Heart disease and aging: There are several kinds of heart disease, but the most common is atherosclerosis, the accumulation of fatty deposits on your artery walls. As these fatty plaques accumulate, there is less room for blood to flow normally and deliver oxygen. Depending on where the lack of blood flow occurs in the body, it can cause heart attack, stroke or leg pain.
Early heart disease usually doesn’t have symptoms, which is why having regular checkups is important.

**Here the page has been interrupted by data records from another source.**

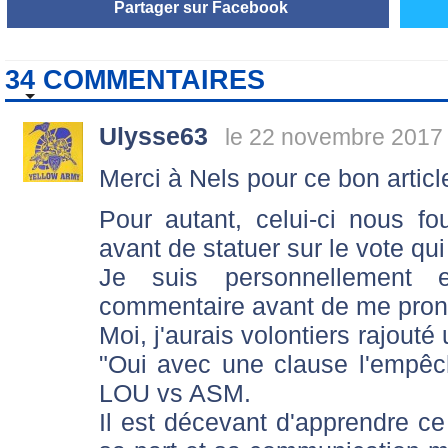
Partager sur Facebook
34 COMMENTAIRES
Ulysse63
le 22 novembre 2017 
Merci à Nels pour ce bon article 
Pour autant, celui-ci nous f
avant de statuer sur le vote qu
Je suis personnellement 
commentaire avant de me pron
Moi, j'aurais volontiers rajouté
"Oui avec une clause l'empêc
LOU vs ASM.
Il est décevant d'apprendre ce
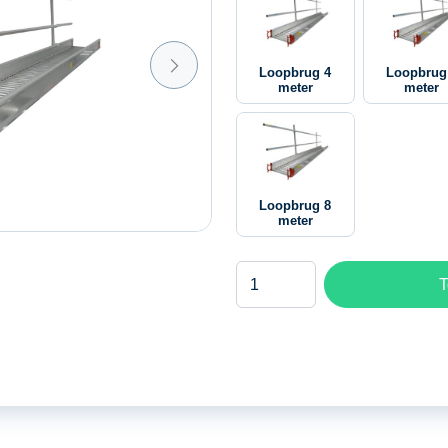
Loopbrug 4
Loopbrug
meter
meter
Loopbrug 8
meter
Loopbrug
T
6
meter
aantal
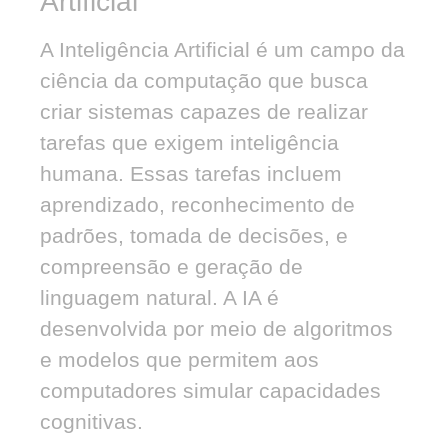
Artificial
A Inteligência Artificial é um campo da
ciência da computação que busca
criar sistemas capazes de realizar
tarefas que exigem inteligência
humana. Essas tarefas incluem
aprendizado, reconhecimento de
padrões, tomada de decisões, e
compreensão e geração de
linguagem natural. A IA é
desenvolvida por meio de algoritmos
e modelos que permitem aos
computadores simular capacidades
cognitivas.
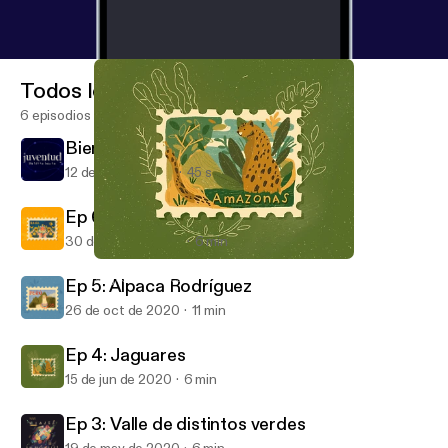
Todos los episodios
6 episodios
Bienvenid@ a mi nuevo podcast
12 de oct de 2024
45 s
Ep 6: Bahía de todos los santos.
30 de may de 2022
6 min
Ep 4: Jaguares
Viajes Inmóviles
Ep 5: Alpaca Rodríguez
26 de oct de 2020
11 min
Ep 4: Jaguares
15 de jun de 2020
6 min
Ep 3: Valle de distintos verdes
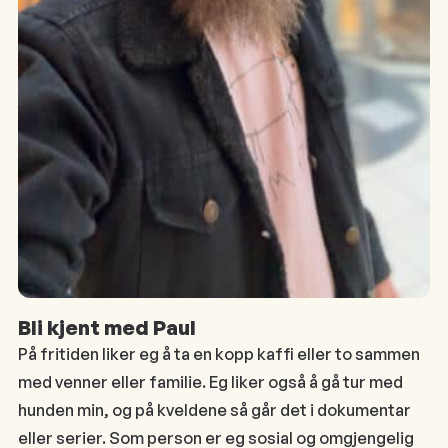
Bli kjent med Paul
På fritiden liker eg å ta en kopp kaffi eller to sammen
med venner eller familie. Eg liker også å gå tur med
hunden min, og på kveldene så går det i dokumentar
eller serier. Som person er eg sosial og omgjengelig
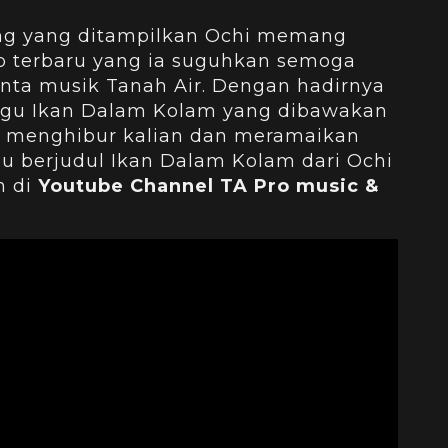
ng yang ditampilkan Ochi memang
ep terbaru yang ia suguhkan semoga
nta musik Tanah Air. Dengan hadirnya
lagu Ikan Dalam Kolam yang dibawakan
 menghibur kalian dan meramaikan
u berjudul Ikan Dalam Kolam dari Ochi
n di
Youtube Channel TA Pro music &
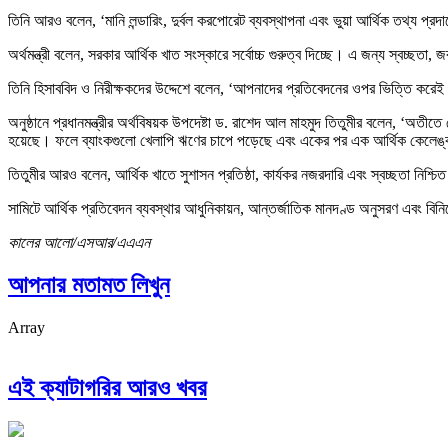
তিনি আরও বলেন, ‘মানি লন্ডারিং, দুর্বল করপোরেট ব্যবস্থাপনা এবং ভুয়া আর্থিক তথ্য প্
অর্থমন্ত্রী বলেন, সরকার আর্থিক খাত সংস্কারে সর্বোচ্চ গুরুত্ব দিচ্ছে। এ জন্য স্বচ্ছত
তিনি হিসাববিদ ও নিরীক্ষকদের উদ্দেশে বলেন, ‘আপনাদের প্রতিবেদনের ওপর ভিত্তি করেই
অনুষ্ঠানে প্রধানমন্ত্রীর অর্থবিষয়ক উপদেষ্টা ড. রাশেদ আল মাহমুদ তিতুমীর বলেন, ‘অতী
হয়েছে। ফলে ব্যাংকগুলো খেলাপি ঋণের চাপে পড়েছে এবং একের পর এক আর্থিক কেলেঙ্
তিতুমীর আরও বলেন, আর্থিক খাতে সুশাসন প্রতিষ্ঠা, কার্যকর নজরদারি এবং স্বচ্ছতা নিশ
সামিটে আর্থিক প্রতিবেদন ব্যবস্থার আধুনিকায়ন, আন্তর্জাতিক মানদণ্ড অনুসরণ এবং বিনি
কালের আলো/এসআর/এএএন
আপনার মতামত লিখুন
Array
এই ক্যাটাগরির আরও খবর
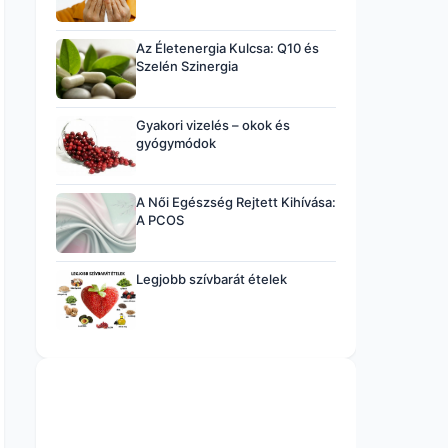
Az Életenergia Kulcsa: Q10 és
Szelén Szinergia
Gyakori vizelés – okok és
gyógymódok
A Női Egészség Rejtett Kihívása:
A PCOS
Legjobb szívbarát ételek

Some symptoms that may present when the disease is progressing include:
- Pain in the shoulders, arm, neck or jaw
- Chest pain during physical activity that improves when you rest
- Easily fatigued
- Swelling in your ankles, feet, stomach, legs or neck
Ways to keep your heart healthy: While you can’t stop the aging process, there are some simple things you can do to reduce your risk of heart disease and other heart ailments. These include:
- Being physically active for at least 30 minutes a day
- Quitting smoking
- Following a heart-healthy diet that includes plenty of fruits and vegetables and foods that are low in fat and salt
- Keeping a healthy weight
Don’t wait until you experience symptoms to start paying attention to your heart. A few simple lifestyle changes can ensure your heart is as healthy as possible.